What We Keep
By Elizabeth Berg
For the novel project, I chose the book What We Keep by Elizabeth Berg. The book was published in 1998 and was set in two different time periods. The narrator flashes back and forth between her 47 year old self in 1993 and her 12 year old self in 1958 in Wisconsin. What We Keep was a very touching novel to me. I had never heard of the book before choosing it, so I had no idea what to expect from reading it.
The book immediately begins with the narrator, Ginny, riding on an airplane and talking to the woman next to her, mentioning how she hates her mother and how she would never forgive her for what she had done. Ginny is on her way to meet her mother and her older sister, Sharla, because Sharla had recently discovered she might be terminally ill. For as much as Ginny “hated” her mother, she knew it was the right thing to do for her sister. Ginny begins flashing back to when she and her sister were young, during the summer time. She talks about their summer days, when their mother would make them meals all the time, how she would go through her normal routine of breakfast and dinner and trips to the grocery store. Everything was normal for the girls, or so they thought.
Ginny begins to notice a difference in her mother during this summer, especially when their new neighbor, Jasmine Johnson, moves in. Her mother stays quiet, lost, and begins doing things she didn’t do before. She would stay up very late and read, or go outside in the middle of the night and sneak over to Jasmine’s. Jasmine was an adventurous, free spirited woman, which we later find out is someone the girls’ mother, Marion, wanted to be. The more time Marion spends with Jasmine, the more distant she becomes with the family. One night Marion breaks down. She and her husband, Steven, have a conversation late one night in the kitchen, thinking the girls are asleep. They wake up and begin listening, hearing their mother say how she never wanted children and she wasn’t happy going through the same routine every day and not living to her full potential. Marion eventually walks out on the family, and the girls lose contact with her from then on because of the hatred they have built up for her. By the end of the novel when the girls finally see her after 35 years, they realize her motives of her past and they leave with a different view of their mother.
I loved reading this book. I felt like I could connect with the characters in a huge way. I grew up with a sister very close to my age and our mother left our father, just about the same way Marion did. Our mother was not happy and didn’t feel like she was capable of doing what she wanted by being married and responsible for my brother, sister, and I. Although I got over my mother’s starting a new life and still see her, I still felt connected in a way. I could never see the point of view my mother had, just like Sharla and Ginny couldn’t see their mother’s side of the story.

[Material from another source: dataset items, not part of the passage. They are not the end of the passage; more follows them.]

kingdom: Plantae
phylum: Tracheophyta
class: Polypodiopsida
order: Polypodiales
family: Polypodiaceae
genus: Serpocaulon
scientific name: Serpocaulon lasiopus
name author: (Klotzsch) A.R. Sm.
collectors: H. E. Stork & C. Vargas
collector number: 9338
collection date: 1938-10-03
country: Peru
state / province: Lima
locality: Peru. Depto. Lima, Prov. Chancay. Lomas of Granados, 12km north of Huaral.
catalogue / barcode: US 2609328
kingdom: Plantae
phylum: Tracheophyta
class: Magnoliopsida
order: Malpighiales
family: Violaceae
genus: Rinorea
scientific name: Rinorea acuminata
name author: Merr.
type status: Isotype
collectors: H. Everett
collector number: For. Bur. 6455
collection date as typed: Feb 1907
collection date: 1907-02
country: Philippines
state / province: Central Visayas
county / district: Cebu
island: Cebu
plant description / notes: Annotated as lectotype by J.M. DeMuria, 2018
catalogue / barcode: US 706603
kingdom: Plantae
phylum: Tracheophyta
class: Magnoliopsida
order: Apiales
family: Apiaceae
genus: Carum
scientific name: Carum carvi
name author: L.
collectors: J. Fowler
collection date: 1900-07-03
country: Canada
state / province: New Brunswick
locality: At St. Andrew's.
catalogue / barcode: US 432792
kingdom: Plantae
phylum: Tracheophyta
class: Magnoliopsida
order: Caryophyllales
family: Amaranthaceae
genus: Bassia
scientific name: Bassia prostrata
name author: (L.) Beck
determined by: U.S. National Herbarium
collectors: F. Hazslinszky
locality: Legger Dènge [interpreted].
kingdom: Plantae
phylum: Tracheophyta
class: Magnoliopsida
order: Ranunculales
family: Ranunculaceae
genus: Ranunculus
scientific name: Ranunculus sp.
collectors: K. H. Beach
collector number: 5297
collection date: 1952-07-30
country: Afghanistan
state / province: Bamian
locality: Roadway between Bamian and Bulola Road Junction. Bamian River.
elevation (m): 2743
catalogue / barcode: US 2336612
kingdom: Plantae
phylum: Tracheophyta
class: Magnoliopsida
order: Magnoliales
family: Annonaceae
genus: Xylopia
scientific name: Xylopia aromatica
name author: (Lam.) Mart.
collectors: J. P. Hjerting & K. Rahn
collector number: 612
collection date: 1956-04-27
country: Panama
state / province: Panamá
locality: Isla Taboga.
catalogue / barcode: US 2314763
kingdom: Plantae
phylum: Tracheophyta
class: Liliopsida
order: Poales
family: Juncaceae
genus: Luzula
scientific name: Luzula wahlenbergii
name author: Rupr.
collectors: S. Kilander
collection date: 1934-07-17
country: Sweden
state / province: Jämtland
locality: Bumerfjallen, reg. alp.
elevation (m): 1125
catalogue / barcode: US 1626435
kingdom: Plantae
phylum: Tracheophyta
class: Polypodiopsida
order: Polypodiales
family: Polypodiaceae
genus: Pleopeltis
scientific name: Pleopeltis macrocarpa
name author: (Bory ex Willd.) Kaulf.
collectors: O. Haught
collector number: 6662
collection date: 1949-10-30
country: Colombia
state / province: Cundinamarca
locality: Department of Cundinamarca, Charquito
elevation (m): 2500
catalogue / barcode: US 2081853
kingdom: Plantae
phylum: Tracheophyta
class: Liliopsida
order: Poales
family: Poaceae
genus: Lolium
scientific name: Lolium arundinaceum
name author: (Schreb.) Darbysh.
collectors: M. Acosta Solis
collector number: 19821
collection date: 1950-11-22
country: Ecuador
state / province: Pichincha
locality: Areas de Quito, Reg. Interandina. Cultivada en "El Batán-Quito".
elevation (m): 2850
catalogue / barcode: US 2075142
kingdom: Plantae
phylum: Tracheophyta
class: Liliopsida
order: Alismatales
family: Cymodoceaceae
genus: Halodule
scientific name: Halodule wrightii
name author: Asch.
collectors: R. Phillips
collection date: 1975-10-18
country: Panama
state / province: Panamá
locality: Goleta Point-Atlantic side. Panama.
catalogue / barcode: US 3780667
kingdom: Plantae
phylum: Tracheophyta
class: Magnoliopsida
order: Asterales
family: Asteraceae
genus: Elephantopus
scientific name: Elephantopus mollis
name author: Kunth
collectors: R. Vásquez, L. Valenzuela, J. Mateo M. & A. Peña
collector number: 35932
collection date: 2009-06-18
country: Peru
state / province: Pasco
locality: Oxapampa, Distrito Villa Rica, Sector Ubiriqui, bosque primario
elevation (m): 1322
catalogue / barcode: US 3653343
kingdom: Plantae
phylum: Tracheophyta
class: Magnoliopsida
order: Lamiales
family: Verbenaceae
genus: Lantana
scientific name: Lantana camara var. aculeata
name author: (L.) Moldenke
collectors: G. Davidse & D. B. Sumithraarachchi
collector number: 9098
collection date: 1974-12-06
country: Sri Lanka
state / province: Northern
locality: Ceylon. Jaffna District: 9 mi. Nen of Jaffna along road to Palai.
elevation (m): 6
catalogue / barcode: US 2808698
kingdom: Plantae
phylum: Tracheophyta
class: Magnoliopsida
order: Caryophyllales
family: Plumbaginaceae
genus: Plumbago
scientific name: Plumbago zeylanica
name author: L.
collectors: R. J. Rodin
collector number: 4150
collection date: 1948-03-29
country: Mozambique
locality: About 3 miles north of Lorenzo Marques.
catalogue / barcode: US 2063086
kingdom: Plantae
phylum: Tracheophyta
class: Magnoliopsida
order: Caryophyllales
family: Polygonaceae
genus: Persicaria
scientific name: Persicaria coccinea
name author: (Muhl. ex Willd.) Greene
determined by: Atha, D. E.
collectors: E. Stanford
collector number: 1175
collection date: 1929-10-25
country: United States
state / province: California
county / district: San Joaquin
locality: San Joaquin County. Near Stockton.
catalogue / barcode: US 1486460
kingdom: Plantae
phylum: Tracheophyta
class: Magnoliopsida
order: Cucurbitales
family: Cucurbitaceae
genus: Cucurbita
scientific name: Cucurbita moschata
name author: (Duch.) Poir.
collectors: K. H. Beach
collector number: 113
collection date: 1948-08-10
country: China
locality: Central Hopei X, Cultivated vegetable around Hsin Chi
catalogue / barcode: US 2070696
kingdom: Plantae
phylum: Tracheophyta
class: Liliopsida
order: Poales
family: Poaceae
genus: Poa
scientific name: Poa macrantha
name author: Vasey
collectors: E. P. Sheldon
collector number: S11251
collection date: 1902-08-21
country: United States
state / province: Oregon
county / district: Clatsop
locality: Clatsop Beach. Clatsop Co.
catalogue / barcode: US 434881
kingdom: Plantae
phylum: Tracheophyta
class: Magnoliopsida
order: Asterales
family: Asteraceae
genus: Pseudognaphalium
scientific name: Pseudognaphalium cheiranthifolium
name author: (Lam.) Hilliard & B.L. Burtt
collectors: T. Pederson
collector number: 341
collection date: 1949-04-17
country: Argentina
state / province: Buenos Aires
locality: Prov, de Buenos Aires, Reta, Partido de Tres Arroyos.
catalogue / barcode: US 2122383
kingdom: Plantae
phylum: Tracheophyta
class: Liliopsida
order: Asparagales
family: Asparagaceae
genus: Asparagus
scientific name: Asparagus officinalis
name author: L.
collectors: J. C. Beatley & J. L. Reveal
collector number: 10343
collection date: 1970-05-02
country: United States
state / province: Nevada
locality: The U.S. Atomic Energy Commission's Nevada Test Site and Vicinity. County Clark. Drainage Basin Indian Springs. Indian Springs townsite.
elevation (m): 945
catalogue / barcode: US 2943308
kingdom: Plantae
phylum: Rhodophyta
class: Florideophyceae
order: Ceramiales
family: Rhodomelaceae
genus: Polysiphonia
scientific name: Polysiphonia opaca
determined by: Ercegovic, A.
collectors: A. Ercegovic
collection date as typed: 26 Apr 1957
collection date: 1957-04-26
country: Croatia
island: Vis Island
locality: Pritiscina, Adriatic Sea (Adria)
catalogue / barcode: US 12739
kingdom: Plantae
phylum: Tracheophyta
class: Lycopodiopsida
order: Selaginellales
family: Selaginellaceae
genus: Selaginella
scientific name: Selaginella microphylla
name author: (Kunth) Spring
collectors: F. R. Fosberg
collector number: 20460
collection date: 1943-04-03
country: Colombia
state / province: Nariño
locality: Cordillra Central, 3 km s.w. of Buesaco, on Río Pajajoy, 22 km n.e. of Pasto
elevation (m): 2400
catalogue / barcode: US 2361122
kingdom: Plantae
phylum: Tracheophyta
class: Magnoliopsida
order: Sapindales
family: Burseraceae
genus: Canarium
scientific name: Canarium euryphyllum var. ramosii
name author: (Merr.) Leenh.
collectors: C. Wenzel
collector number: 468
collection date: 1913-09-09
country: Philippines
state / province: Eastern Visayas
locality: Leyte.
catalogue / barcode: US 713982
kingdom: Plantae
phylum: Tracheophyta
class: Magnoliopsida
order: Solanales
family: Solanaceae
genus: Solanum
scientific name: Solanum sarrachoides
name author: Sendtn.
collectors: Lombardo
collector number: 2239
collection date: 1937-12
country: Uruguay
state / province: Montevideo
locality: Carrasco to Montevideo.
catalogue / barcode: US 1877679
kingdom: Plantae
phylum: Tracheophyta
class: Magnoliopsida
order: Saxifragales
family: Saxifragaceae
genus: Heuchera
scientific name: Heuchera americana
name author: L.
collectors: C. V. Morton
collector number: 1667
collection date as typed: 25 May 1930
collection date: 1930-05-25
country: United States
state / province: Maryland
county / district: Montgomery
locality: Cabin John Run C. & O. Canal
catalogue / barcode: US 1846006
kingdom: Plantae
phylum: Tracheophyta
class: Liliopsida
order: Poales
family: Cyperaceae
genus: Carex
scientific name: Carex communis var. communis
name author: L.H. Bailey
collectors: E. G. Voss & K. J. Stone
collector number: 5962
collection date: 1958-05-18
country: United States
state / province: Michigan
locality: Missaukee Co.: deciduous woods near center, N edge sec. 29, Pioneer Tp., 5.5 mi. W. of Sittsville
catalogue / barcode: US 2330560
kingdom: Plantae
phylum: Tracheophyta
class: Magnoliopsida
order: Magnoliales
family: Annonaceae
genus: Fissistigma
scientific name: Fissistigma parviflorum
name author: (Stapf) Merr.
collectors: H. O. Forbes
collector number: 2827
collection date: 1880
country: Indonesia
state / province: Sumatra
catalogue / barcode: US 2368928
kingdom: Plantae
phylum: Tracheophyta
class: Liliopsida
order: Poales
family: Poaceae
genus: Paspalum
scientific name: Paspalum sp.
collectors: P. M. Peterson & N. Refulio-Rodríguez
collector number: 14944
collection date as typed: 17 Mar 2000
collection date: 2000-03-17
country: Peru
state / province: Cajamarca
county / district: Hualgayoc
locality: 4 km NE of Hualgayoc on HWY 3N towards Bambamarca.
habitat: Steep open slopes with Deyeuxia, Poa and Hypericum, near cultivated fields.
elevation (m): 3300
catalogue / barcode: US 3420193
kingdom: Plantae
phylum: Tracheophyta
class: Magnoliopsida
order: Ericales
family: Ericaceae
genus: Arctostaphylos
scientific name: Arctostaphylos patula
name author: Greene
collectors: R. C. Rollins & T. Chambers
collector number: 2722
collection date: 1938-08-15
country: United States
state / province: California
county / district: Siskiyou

In some ways, I feel like Marion portrayed the lost mother in the novel. She was a mother because she had to be, she had kids because it was expected of her. Later in the book, it is revealed that Steven and Marion’s friend Jasmine ended up sleeping together, giving Marion an excuse to leave her husband. Although it was difficult in the beginning for all of them, Marion did have her reasons for starting a new life, something that I know from experience, some mothers just need to do in order to keep living.